Sure about that ? ;)

As "i" is printed as 18446744073709551615 when put into cout, I 
don't see how I couldn't be stored as a uint64...

It's actually -1 stored as an uint64.

This kind of optimizer problem is classical when mixing signed 
and unsigned values into such bit shifting expressions.

This is why you should always cast the signed input values to the 
unsigned result type right from the start before starting to 
mix/shift them.

Jul 24 2018

Patrick Schluter <Patrick.Schluter bbox.fr> writes:

On Tuesday, 24 July 2018 at 19:24:05 UTC, Ecstatic Coder wrote:
 On Tuesday, 24 July 2018 at 15:08:35 UTC, Patrick Schluter 
 wrote:
 On Tuesday, 24 July 2018 at 14:41:17 UTC, Ecstatic Coder wrote:
 On Tuesday, 24 July 2018 at 14:08:26 UTC, Daniel Kozak wrote:
 I am not C++ expert so this seems wierd to me:

 #include <iostream>
 #include <string>

 using namespace std;

 int main(int argc, char **argv)
 {
 	char c = 0xFF;
 	std::string sData = {c,c,c,c};
 	unsigned int i = (((((sData[0]&0xFF)*256
 					+ (sData[1]&0xFF))*256)
 					+ (sData[2]&0xFF))*256
 					+ (sData[3]&0xFF));
 					
 	if (i != 0xFFFFFFFF) { // it is true why?
 		// this print 18446744073709551615 wow
 		std::cout << "WTF: " << i  << std::endl;
 	}	    	
 	return 0;
 }

 compiled with:
 g++ -O2 -Wall  -o "test" "test.cxx"
 when compiled with -O0 it works as expected

 Vs. D:

 import std.stdio;

 void main(string[] args)
 {
 	char c = 0xFF;
 	string sData = [c,c,c,c];
 	uint i = (((((sData[0]&0xFF)*256
 					+ (sData[1]&0xFF))*256)
 					+ (sData[2]&0xFF))*256
 					+ (sData[3]&0xFF));
 	if (i != 0xFFFFFFFF) { // is false - make sense
 		writefln("WTF: %d", i);
 	}			
 }

 compiled with:
 dmd -release -inline -boundscheck=off -w -of"test" "test.d"

 So it is code gen bug on c++ side, or there is something 
 wrong with that code.

 As the C++ char are signed by default, when you accumulate 
 several shifted 8 bit -1 into a char result and then store it 
 in a 64 bit unsigned buffer, you get -1 in 64 bits : 
 18446744073709551615.

 That's not exactly what happens here. There's no 64 bit buffer.

 Sure about that ? ;)

▸ Requests
1/ Copy the records word for word, starting at their first line and stopping after the line that contains "6: (250, 235)".
2/ Continue the forum thread about the C++ signed char bug from the point where it stops.
The thread and the records have no connection to each other.

▸ Data excerpts
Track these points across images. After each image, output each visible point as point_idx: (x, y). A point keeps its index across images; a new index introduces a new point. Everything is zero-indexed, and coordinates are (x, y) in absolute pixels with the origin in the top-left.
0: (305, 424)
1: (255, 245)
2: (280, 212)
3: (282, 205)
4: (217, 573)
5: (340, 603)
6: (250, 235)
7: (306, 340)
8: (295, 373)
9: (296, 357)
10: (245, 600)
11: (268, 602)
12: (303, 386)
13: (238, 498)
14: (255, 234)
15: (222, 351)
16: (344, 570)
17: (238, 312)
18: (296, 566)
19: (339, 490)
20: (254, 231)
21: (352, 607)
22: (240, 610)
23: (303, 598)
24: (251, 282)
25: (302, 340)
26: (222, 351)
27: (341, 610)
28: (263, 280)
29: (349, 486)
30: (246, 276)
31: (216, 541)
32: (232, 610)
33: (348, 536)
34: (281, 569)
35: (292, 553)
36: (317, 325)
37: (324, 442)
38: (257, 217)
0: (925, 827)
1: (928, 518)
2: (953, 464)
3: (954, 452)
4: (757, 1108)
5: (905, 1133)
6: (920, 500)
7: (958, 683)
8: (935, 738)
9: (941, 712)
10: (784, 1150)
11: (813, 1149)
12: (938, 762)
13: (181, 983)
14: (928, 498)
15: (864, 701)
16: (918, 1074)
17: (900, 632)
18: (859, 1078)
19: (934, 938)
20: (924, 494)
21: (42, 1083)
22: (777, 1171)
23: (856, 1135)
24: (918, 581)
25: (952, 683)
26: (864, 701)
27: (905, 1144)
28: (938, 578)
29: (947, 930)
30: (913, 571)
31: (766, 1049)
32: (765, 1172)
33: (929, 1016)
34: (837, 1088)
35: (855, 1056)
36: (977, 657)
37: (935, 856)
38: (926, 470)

▸ Exercise results
1/
Track these points across images. After each image, output each visible point as point_idx: (x, y). A point keeps its index across images; a new index introduces a new point. Everything is zero-indexed, and coordinates are (x, y) in absolute pixels with the origin in the top-left.
0: (305, 424)
1: (255, 245)
2: (280, 212)
3: (282, 205)
4: (217, 573)
5: (340, 603)
6: (250, 235)

2/
Yes, there are no "buffers" only register and a place on the 
stack for the variable i.

As said it's undefined behaviour so anything goes. I just checked 
on godbolt what code is generated. https://godbolt.org/g/wxqfmM
So with -O0 this happens:
 From line 41 to line 77 the instruction to make the calculation. 
At line 78
mov DWORD PTR [rbp-40], eax which is writing out 32 bits to 
reserved space of i.
At line 85  mov eax, DWORD PTR [rbp-40] reloads that value in 
eax, this annuls the high part of RAX => RAX contains 
0x0000_0000_FFFF_FFFF

On the -O2 version it's even simpler. The calculation is done at 
compile time and the endresult -1 is put directly to the output. 
The test is even removed. Everything happens in the compiler.

Jul 24 2018

Patrick Schluter <Patrick.Schluter bbox.fr> writes:

On Tuesday, 24 July 2018 at 20:59:22 UTC, Patrick Schluter wrote:
 On Tuesday, 24 July 2018 at 19:24:05 UTC, Ecstatic Coder wrote:
 On Tuesday, 24 July 2018 at 15:08:35 UTC, Patrick Schluter 
 wrote:
 On Tuesday, 24 July 2018 at 14:41:17 UTC, Ecstatic Coder 
 wrote:
 On Tuesday, 24 July 2018 at 14:08:26 UTC, Daniel Kozak wrote:
 [...]

 As the C++ char are signed by default, when you accumulate 
 several shifted 8 bit -1 into a char result and then store 
 it in a 64 bit unsigned buffer, you get -1 in 64 bits : 
 18446744073709551615.

 That's not exactly what happens here. There's no 64 bit 
 buffer.

 Sure about that ? ;)

 Yes, there are no "buffers" only register and a place on the 
 stack for the variable i.

 As said it's undefined behaviour so anything goes. I just 
 checked on godbolt what code is generated. 
 https://godbolt.org/g/wxqfmM
 So with -O0 this happens:
 From line 41 to line 77 the instruction to make the 
 calculation. At line 78
 mov DWORD PTR [rbp-40], eax which is writing out 32 bits to 
 reserved space of i.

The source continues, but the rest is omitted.